Thursday, 29 November 2012 4:41 PM
If you're a nature lover and want to work this into your next getaway, consider booking a break in the Netherlands. Hire a canal boat in Holland and explore the waterways to arrive at nature reserves and national parks that will wow you with their beauty.
Keep reading for a guide to some of nation's must-visit green attractions.
De Hoge Veluwe
The largest national park to be found in the Netherlands is De Hoge Veluwe, which covers 5,400 hectares of terrain and comprises woods, sand, bogs and heathland. The vast park is a haven for nature and is known as home to almost 500 species of plants and numerous animals, many of which feature on the Red List (a register of endangered species).
You can take a stroll around the park, which will take some time considering its size, or you could get around using one of the 1,700 white bicycles available. The bikes are free to use and allow you to explore the landscape more quickly than you could on foot, so you can cover more ground during your visit.

[Supplied records]
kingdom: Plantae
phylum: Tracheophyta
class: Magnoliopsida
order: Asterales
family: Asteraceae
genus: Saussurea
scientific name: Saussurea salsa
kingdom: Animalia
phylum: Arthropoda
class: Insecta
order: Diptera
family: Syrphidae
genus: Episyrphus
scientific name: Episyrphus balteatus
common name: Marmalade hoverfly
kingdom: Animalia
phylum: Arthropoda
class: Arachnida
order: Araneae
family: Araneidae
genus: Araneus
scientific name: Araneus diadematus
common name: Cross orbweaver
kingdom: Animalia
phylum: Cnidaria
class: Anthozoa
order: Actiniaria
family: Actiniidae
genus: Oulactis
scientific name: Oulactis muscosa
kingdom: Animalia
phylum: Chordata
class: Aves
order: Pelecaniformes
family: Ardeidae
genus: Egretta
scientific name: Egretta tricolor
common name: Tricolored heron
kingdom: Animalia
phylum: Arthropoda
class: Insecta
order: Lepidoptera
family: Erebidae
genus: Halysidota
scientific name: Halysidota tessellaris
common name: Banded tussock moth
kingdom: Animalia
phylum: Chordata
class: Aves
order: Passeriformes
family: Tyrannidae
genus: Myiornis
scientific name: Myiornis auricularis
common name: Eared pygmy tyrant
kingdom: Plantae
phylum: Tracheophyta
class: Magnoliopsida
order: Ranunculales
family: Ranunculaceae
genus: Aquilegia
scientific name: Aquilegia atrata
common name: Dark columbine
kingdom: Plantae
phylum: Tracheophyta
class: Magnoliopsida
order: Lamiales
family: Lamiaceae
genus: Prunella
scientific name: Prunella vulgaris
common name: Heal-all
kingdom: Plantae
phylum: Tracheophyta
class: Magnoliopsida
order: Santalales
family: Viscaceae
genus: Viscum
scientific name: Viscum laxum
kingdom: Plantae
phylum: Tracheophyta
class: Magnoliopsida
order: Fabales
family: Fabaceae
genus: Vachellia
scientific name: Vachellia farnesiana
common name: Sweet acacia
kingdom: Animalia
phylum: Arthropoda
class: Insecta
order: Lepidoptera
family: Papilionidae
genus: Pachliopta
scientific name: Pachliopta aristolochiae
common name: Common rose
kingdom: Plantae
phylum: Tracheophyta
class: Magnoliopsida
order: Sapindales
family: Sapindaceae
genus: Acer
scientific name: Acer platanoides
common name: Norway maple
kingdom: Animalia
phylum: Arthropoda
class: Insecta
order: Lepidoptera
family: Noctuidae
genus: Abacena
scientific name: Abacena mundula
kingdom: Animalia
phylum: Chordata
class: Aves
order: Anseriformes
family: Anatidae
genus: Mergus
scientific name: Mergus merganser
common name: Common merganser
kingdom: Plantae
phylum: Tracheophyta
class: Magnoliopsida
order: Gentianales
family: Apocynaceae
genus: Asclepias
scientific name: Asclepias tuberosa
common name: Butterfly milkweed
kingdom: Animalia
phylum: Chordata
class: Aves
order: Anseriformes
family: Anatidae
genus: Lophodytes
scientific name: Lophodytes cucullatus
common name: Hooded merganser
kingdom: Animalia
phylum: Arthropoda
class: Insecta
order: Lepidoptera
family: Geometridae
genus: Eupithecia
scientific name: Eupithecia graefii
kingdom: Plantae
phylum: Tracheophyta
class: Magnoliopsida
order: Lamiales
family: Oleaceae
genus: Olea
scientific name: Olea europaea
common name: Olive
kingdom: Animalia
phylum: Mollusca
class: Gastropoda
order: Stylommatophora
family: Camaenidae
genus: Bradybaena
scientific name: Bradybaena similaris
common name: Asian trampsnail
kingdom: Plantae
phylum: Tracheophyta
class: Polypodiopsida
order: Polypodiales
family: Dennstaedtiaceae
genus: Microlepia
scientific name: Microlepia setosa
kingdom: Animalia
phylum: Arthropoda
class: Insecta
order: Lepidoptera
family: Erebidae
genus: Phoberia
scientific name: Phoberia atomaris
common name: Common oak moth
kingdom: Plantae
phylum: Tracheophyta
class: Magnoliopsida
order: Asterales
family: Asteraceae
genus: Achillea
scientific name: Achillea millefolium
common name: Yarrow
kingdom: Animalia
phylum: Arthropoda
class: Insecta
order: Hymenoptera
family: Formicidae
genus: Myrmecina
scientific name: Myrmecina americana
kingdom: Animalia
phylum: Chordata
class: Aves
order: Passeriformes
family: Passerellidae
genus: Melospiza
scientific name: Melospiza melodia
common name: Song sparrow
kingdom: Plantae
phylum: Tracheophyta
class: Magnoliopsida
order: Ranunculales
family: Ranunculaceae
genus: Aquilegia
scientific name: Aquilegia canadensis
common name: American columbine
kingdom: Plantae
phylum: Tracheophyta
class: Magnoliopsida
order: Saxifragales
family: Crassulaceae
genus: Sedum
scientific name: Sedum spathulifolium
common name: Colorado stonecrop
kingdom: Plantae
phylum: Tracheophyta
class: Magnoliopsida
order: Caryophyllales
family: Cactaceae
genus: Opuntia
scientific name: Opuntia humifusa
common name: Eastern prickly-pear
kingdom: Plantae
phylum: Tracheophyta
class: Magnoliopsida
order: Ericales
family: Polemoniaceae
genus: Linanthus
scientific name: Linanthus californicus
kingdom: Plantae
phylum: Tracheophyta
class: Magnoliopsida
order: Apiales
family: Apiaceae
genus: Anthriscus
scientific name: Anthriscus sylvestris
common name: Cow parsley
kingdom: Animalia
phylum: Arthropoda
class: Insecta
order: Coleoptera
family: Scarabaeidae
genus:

[Work instruction 1]
Answer these questions using the passage on nature in the Netherlands.
(a) How many hectares does De Hoge Veluwe cover?
(b) What is the Red List?
(c) How many white bicycles are available in the park?
[Work instruction 2] Extend the passage on nature in the Netherlands, starting after its final sentence.

[Exercise output 1]
(a) 5,400 hectares.
(b) A register of endangered species.
(c) 1,700.

[Exercise output 2]
As you make your way around, keep your eyes peeled for some of the creatures that reside in the park, including dwarf viper snakes, red deer and beautiful alcon blue butterflies. Some of the threatened species you might catch sight of are moor frogs, wheatear and wryneck birds, and grass snakes.
In addition to the abundant nature, the park is also home to three museums: the Kroller-Muller Museum – which displays art and has its own sculpture garden, the Museonder – a geology and biology museum, and the Jachthuis Sint Hubertus – an interesting structure dedicated to St Hubert.
The Wadden Sea
Lying between continental Europe and the Frisian Islands, the Wadden Sea is a shallow body of water that forms the world's largest unbroken network of intertidal sand and mud flats. An ecosystem in its own right, the Wadden Sea is an important habitat for migratory birds, with between 10 and 12 million winged creatures passing through the area every year.
The flood tide from the North Sea brings plenty of plankton with it, while algae and seaweed grow during the warmer months, providing food for the birds, fish and seals that live in or visit the wetlands.
Mussels, shrimp and flatfish can all be spotted in the shallow water, while grey seals and porpoises can be also be spotted if you watch carefully.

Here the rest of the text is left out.